::: Selected passage
New Jersey State Bar Association - The voluntary Bar Association of New Jersey, serving members since 1899.

Capitol Report

June 11, 2012

 

This is a status report on recently passed and pending legislation, regulations, gubernatorial nominations and/or appointments of interest to lawyers. The report may also include information about appearances of NJSBA representatives before legislative committees, and the involvement of the NJSBA as amicus in appellate court matters. The government affairs department of the association compiles the report. Following each bill number is the sponsor’s name, the NJSBA position, if any, bill description and status. Full and previous versions of the Capitol Report with links to related text are available online at www.njsba.com.

 

Pending Legislation

 

CASINO LAW

S-2049 (PDF) (Whelan) Authorizes the Casino Reinvestment Development Authority (CRDA) to enter into certain cooperative purchasing agreements with local government entities. Currently, under the Local Public Contracts Law, P.L.1971, c.198 (C.40A-11-1 et seq.), a state authority, such as the CRDA, is not considered a “contracting unit,” and is therefore ineligible to enter into cooperative purchasing agreements with local entities. This bill would amend the law to allow the CRDA to engage in such contracts for the limited purpose of purchasing fuel sold by local entities. On June 4, the bill was introduced and referred to the Senate State Government, Wagering, Tourism and Historic Preservation Committee.
::::::
*Exercise 1*:
Rewrite the Capitol Report starting with "June 11, 2012" and going on through "online at www.njsba.com.", putting "legislative affairs office" in place of "government affairs department".
*Exercise 2*:
Answer these questions from the Capitol Report:
(a) Since what year has the association served its members?
(b) Whose name follows the bill number S-2049?
(c) For what limited purpose would S-2049 allow the CRDA to enter into cooperative purchasing agreements?
::: Collected data
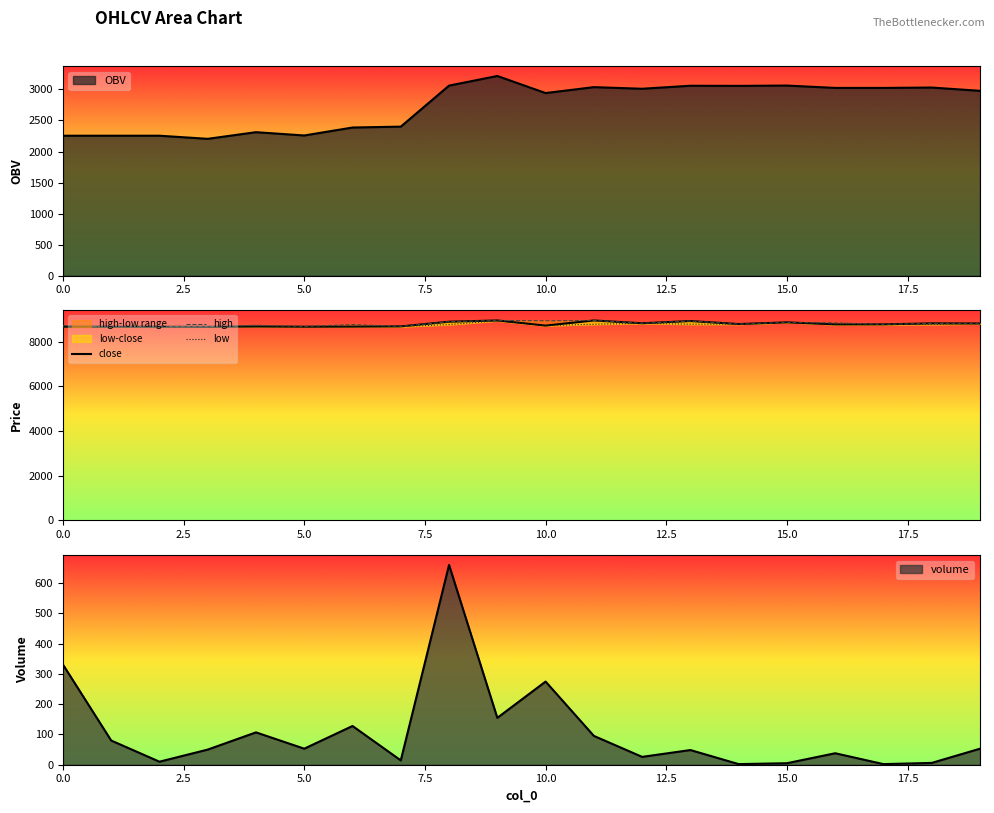

What is the difference between the maximum and minimum values in the low series?

270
::::::
*Problem solution 1*:
June 11, 2012

 

This is a status report on recently passed and pending legislation, regulations, gubernatorial nominations and/or appointments of interest to lawyers. The report may also include information about appearances of NJSBA representatives before legislative committees, and the involvement of the NJSBA as amicus in appellate court matters. The legislative affairs office of the association compiles the report. Following each bill number is the sponsor’s name, the NJSBA position, if any, bill description and status. Full and previous versions of the Capitol Report with links to related text are available online at www.njsba.com.

*Problem solution 2*:
(a) 1899
(b) Whelan
(c) Purchasing fuel sold by local entities